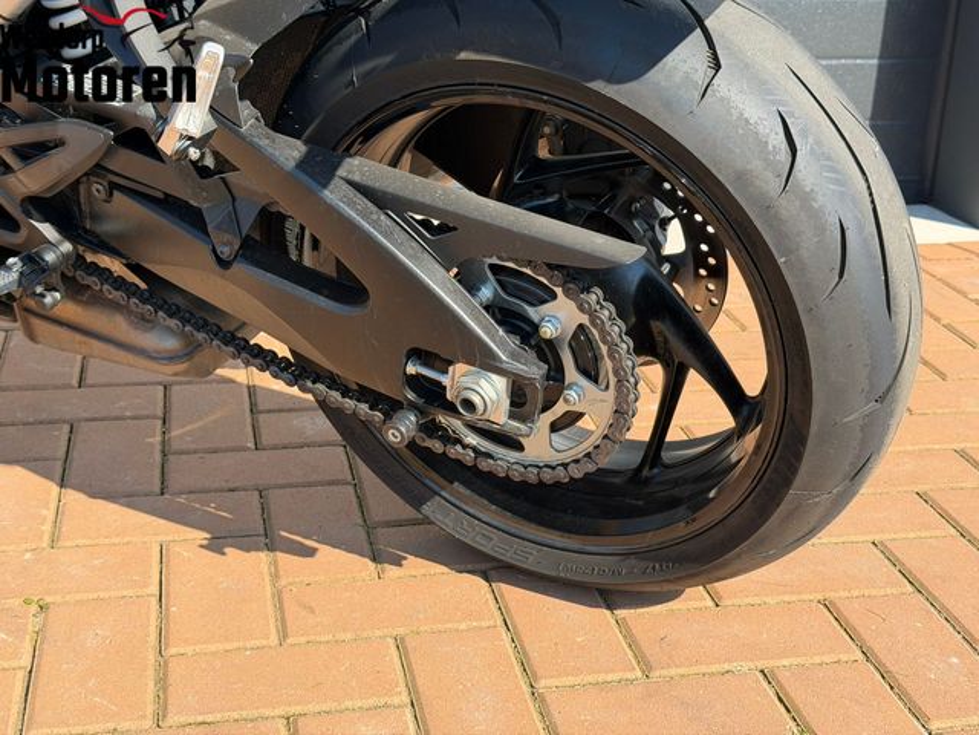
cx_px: 490
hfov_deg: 39.7
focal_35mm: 48
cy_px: 368
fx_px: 1358
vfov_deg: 30.3
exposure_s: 1/1754
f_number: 1.78
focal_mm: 6.76
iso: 80
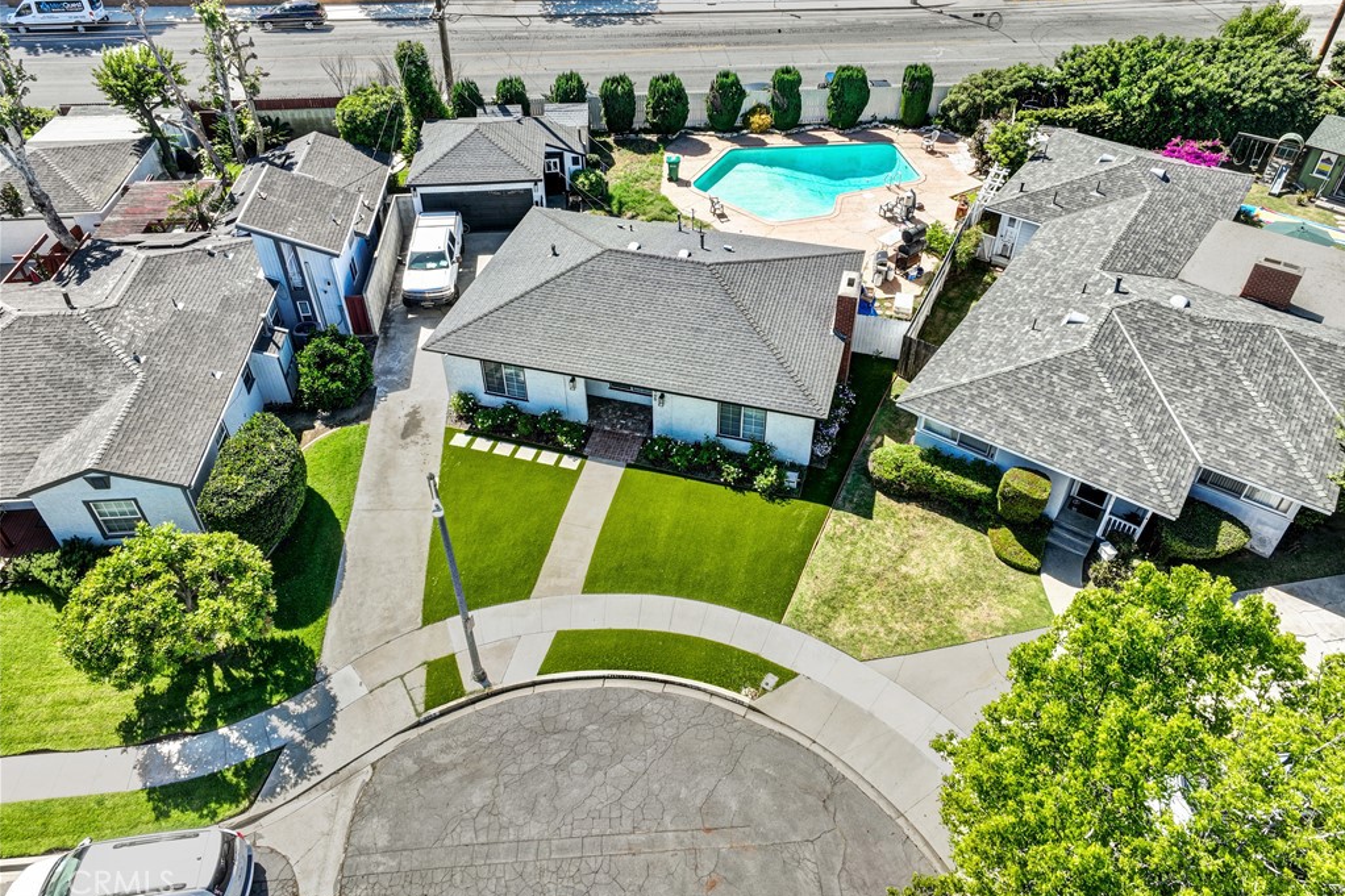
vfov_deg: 51.2
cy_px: 397
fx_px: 934
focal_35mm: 25
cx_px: 672
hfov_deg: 71.5
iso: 100
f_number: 11
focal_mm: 12.3
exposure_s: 1/80
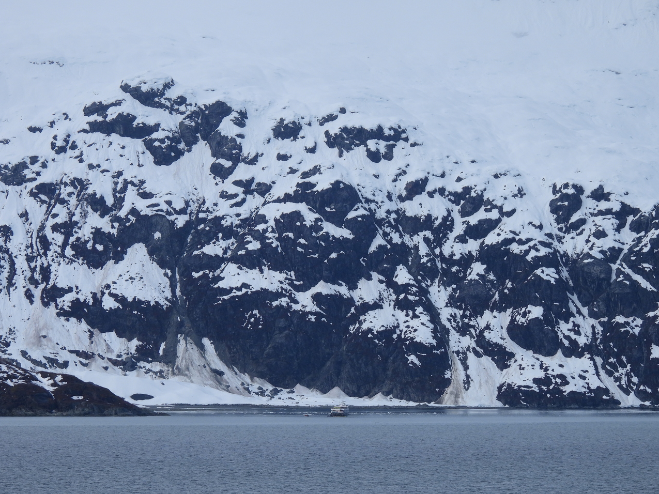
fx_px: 4588
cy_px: 246
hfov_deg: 8.2
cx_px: 330
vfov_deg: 6.2
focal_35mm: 241
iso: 100
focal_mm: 42.8
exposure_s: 1/1250
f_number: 4.5
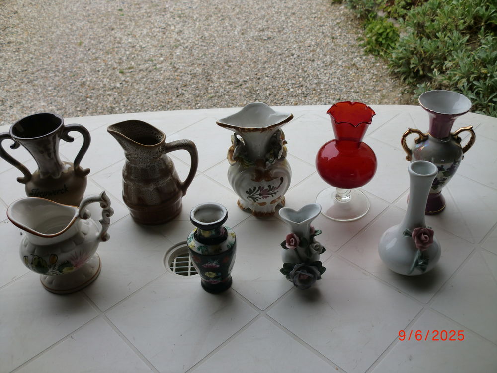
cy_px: 186
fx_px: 503
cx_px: 248
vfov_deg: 40.7
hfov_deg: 52.6
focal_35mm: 35
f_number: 3.1
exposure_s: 1/400
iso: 64
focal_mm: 6.3
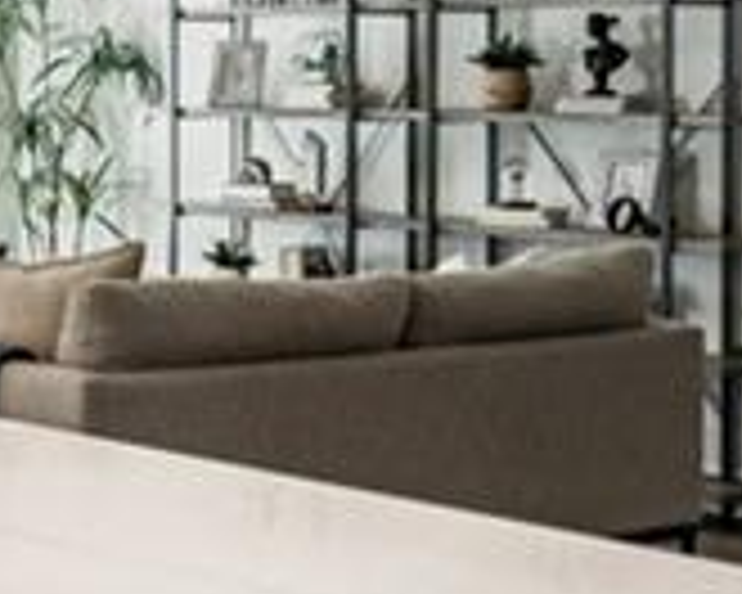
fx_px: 2106
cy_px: 146
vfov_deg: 16.0
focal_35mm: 96
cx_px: -337
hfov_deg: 18.0
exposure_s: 1/50
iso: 400
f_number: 8
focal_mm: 11
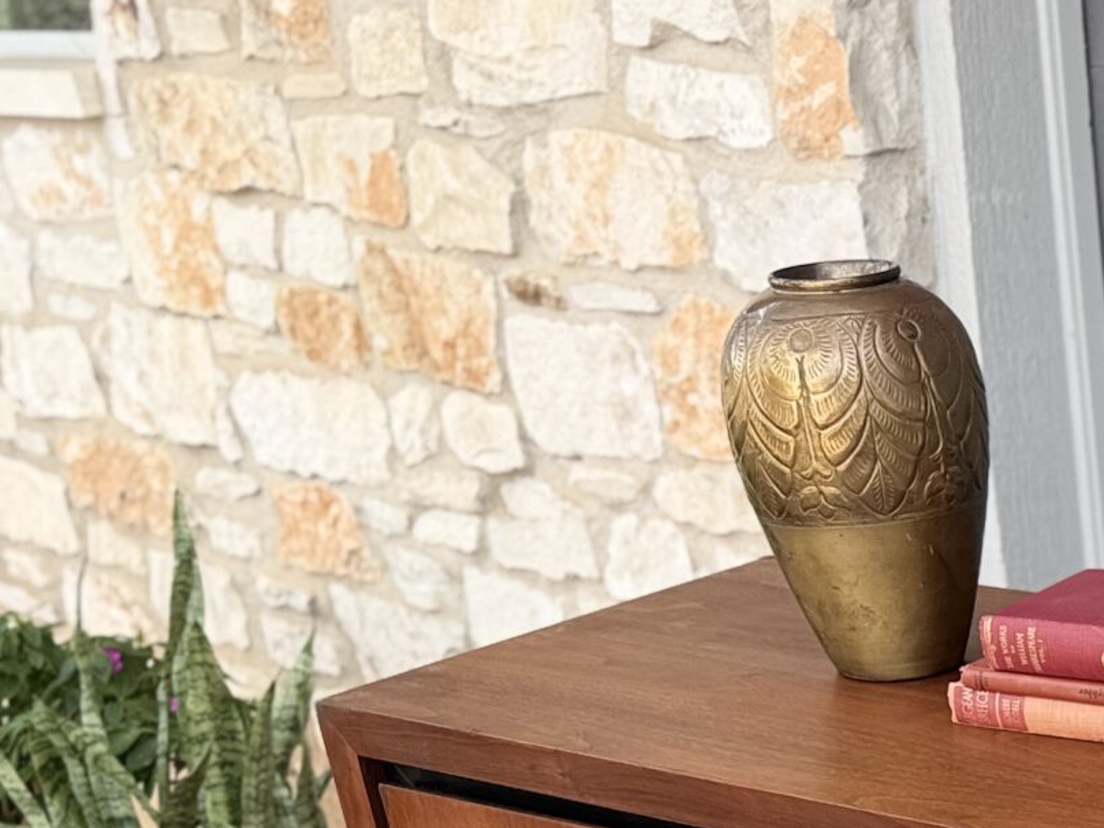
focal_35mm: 76
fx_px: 2424
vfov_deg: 17.8
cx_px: 1559
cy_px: 1163
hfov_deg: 22.1
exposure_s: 1/389
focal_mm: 6.76
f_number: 1.78
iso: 80
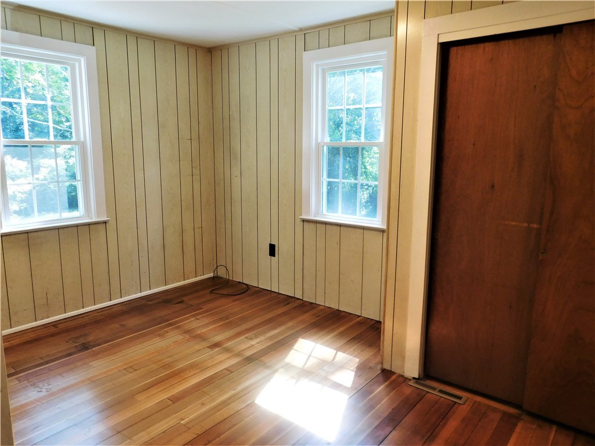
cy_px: 223
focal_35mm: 25
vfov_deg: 54.9
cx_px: 298
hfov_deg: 69.4
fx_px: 430
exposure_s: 1/30
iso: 140
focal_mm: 4.5
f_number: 3.1
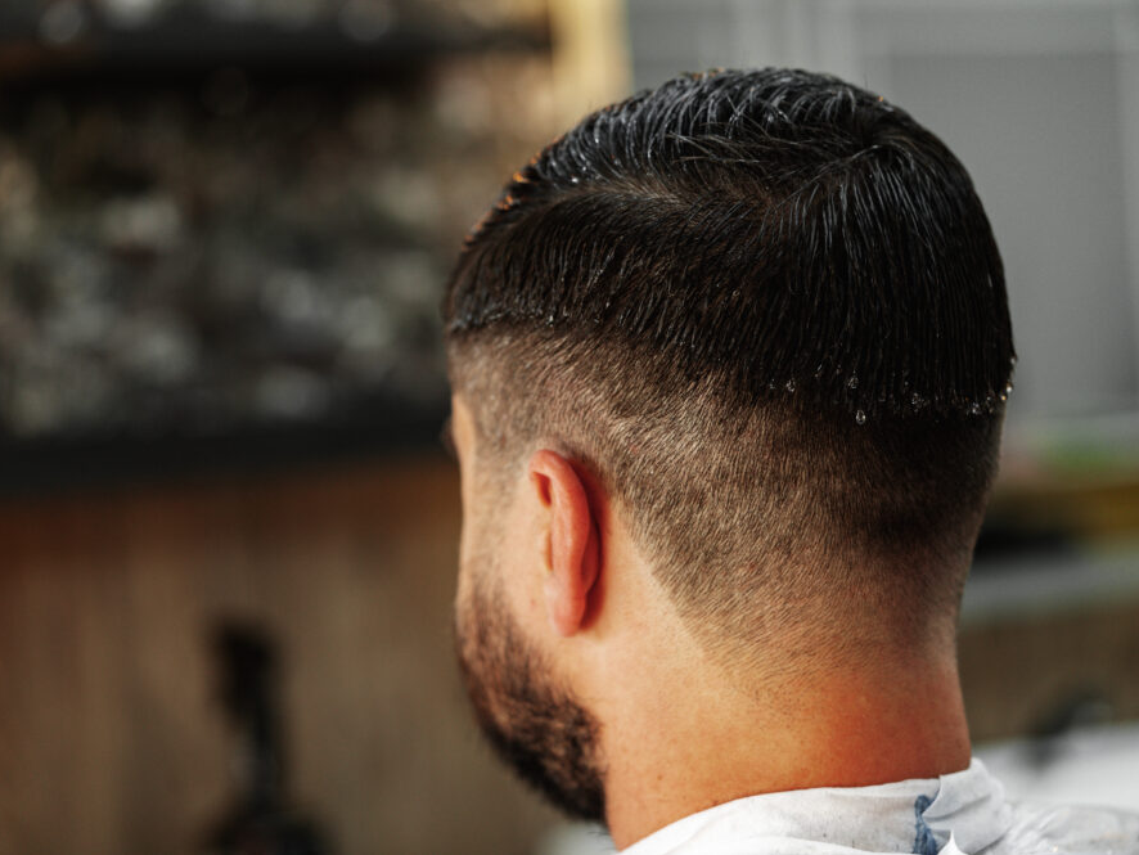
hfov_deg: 19.6
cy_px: 417
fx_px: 3291
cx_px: 523
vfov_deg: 14.8
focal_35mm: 100
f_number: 3.2
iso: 1000
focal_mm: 90
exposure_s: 1/160
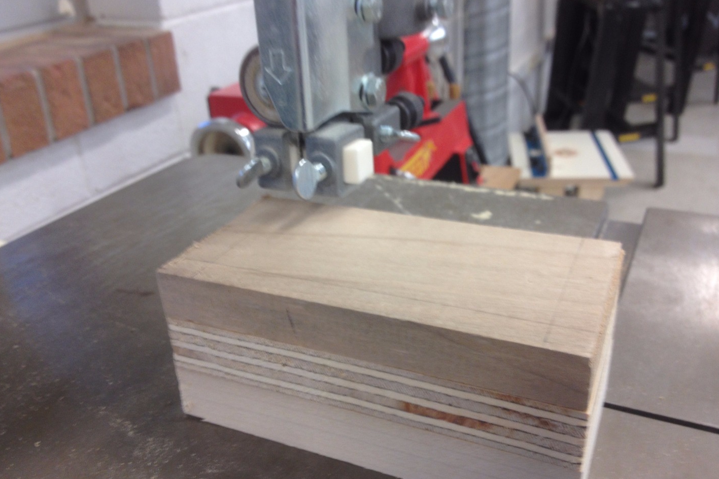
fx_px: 739
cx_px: 363
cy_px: 247
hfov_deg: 51.9
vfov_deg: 35.9
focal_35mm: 37
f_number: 2.4
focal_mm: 4.28
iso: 50
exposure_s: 1/20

* * * * * * *

DESCRIPTION OF THE TASK> Up to and including the line containing "focal_mm: 11", quote each line of the entries above from the very first, please, exactly and without images.

EXPECTED ANSWER>
cx_px: 490
hfov_deg: 39.7
focal_35mm: 48
cy_px: 368
fx_px: 1358
vfov_deg: 30.3
exposure_s: 1/1754
f_number: 1.78
focal_mm: 6.76
iso: 80
vfov_deg: 51.2
cy_px: 397
fx_px: 934
focal_35mm: 25
cx_px: 672
hfov_deg: 71.5
iso: 100
f_number: 11
focal_mm: 12.3
exposure_s: 1/80
fx_px: 4588
cy_px: 246
hfov_deg: 8.2
cx_px: 330
vfov_deg: 6.2
focal_35mm: 241
iso: 100
focal_mm: 42.8
exposure_s: 1/1250
f_number: 4.5
cy_px: 186
fx_px: 503
cx_px: 248
vfov_deg: 40.7
hfov_deg: 52.6
focal_35mm: 35
f_number: 3.1
exposure_s: 1/400
iso: 64
focal_mm: 6.3
fx_px: 2106
cy_px: 146
vfov_deg: 16.0
focal_35mm: 96
cx_px: -337
hfov_deg: 18.0
exposure_s: 1/50
iso: 400
f_number: 8
focal_mm: 11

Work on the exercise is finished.